» Job item: Copy the post about the Tibetan New Year word for word, from "The temple is" to "in the breeze.".

» Source text:
----

Monday, February 11, 2013

Greetings on the Tibetan New Year


Today is Losar, the day of the Tibetan New Year. It's the year of the water snake. I am sending warm wishes to you that this lunar year brings you joy, good health, prosperity and wonderful opportunities for growth and transformation.

Two days ago, I went out to Tashi Choling, the Buddhist center I helped to start in 1980. Every year, we do a spiritual practice for three days to purify obstacles from the current year and clear the energies for the coming year. This morning our sangha (spiritual community) gathered to do a puja ceremony to welcome the new year. I wasn't able to attend because I have a class I am teaching at OLLI (Osher Lifelong Learning Center) at the university today.

Prayer flags in front of the Tashi Choling temple
 It was very sweet to take part in the practice on Saturday. Going out to Tashi Choling is often like going into another parallel world. It feels good to leave ordinary concerns and activities behind, and focus on meditation and prayer.

The temple is over the mountain pass south of Ashland, Oregon. Then one goes down into the Colestine Valley. It was a cold, brilliantly sunny day. The tall prayer flags in front of the temple were flying in the breeze.

I feel the kind of closeness with my Dharma family that one feels for real family, for old friends bound by a common vision and goals. I've practised with many of my sangha friends for over 30 years now. We've been through a lot together, because we are all in the same spiritual cauldron.

People who are entering a spiritual path or practice sometimes imagine that it will be blissful and harmonious and otherworldly. Yes, hopefully there will be those moments or hours or weeks, but there is also a great deal of tumult, irritation, conflict and difficulty because confronting one's habitual responses and obscurations is not the most relaxing thing. Is that one of my understatements? Yes it is. Spiritual inquiry and the inner work of transformation brings everything up that is hidden below the surface.  Not always pretty, especially since we have the habit of putting everything under the rug, and keeping up appearances.

----

» Data for review:
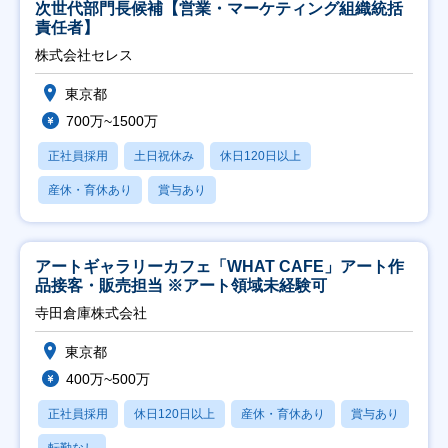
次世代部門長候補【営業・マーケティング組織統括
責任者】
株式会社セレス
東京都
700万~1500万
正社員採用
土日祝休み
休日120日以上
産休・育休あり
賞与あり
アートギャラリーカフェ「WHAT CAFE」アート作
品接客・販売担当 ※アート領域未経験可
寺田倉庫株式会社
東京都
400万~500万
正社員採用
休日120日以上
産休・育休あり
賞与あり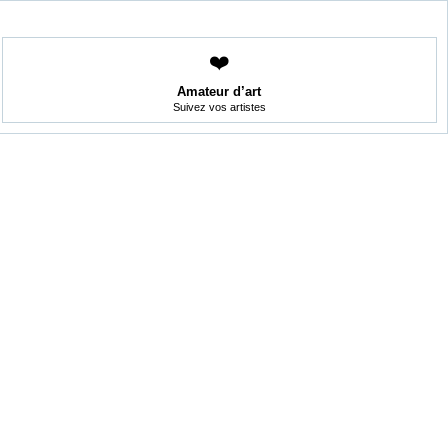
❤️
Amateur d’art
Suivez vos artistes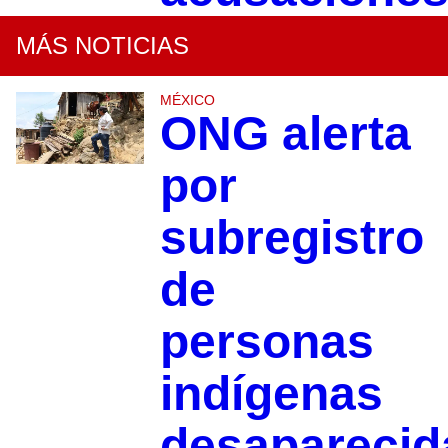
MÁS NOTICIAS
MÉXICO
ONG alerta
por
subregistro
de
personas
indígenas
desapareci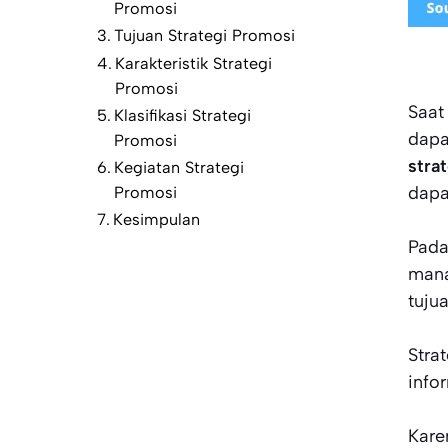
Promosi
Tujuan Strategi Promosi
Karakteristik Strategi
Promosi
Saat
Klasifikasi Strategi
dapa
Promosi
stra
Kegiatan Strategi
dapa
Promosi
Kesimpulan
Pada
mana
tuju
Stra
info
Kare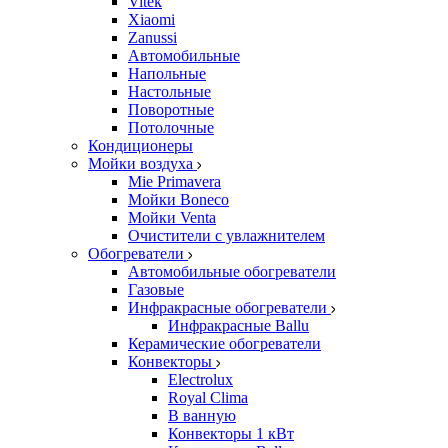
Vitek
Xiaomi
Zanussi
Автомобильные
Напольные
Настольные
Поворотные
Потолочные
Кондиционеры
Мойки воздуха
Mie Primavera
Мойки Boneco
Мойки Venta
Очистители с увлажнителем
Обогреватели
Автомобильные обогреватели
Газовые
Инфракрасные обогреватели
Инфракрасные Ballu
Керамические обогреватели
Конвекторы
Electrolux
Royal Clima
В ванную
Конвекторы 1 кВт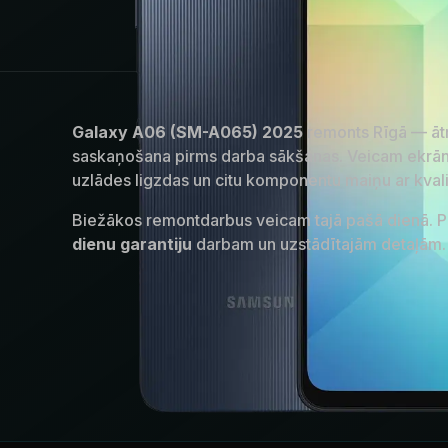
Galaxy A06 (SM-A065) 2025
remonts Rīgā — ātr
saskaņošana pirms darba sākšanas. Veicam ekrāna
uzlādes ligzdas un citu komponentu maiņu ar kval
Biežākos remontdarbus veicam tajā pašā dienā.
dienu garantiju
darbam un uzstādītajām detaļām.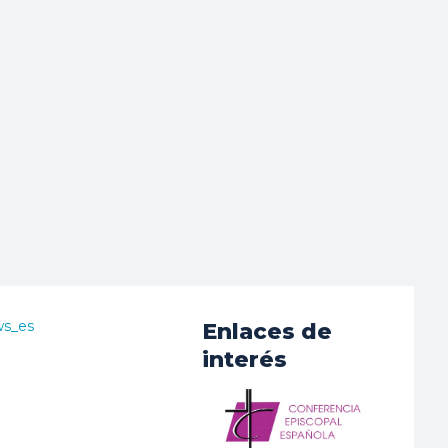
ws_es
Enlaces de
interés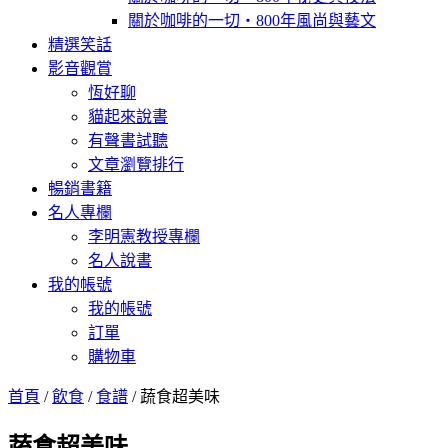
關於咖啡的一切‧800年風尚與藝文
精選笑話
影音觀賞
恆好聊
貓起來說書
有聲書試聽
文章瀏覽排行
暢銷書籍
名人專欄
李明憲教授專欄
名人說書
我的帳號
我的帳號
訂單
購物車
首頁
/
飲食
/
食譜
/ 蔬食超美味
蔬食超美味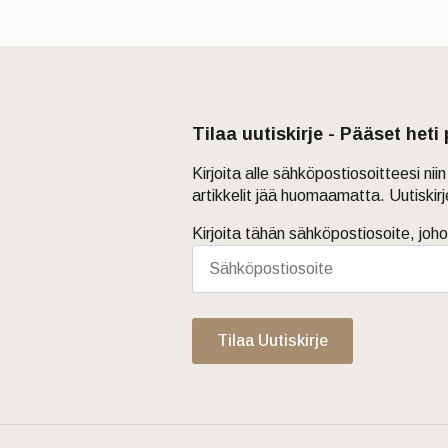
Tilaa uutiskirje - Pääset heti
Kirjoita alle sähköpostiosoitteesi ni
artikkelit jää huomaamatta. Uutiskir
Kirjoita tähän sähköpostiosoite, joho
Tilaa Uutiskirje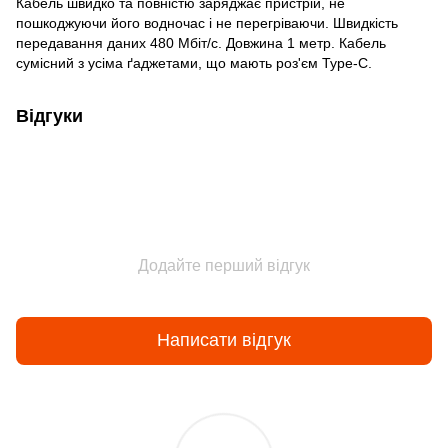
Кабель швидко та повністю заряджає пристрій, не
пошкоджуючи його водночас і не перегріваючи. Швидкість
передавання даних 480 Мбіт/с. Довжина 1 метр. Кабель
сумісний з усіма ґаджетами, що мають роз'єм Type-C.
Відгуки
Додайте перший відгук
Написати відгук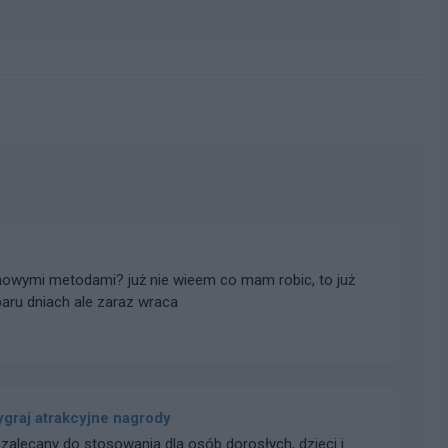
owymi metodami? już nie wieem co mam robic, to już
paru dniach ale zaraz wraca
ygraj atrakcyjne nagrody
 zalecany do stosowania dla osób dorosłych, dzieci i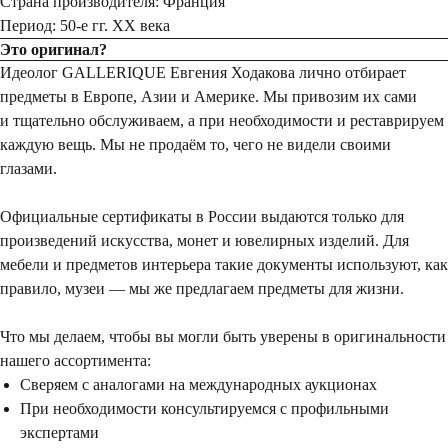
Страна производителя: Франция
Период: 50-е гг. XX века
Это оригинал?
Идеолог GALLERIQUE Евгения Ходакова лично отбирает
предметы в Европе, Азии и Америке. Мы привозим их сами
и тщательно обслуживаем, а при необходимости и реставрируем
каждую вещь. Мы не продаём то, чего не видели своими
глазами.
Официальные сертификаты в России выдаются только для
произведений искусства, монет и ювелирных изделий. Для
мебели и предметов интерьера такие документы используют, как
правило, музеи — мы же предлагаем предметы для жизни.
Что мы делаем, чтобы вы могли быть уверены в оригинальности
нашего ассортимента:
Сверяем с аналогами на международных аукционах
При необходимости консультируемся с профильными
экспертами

----

» Response:
The temple is over the mountain pass south of Ashland, Oregon. Then one goes down into the Colestine Valley. It was a cold, brilliantly sunny day. The tall prayer flags in front of the temple were flying in the breeze.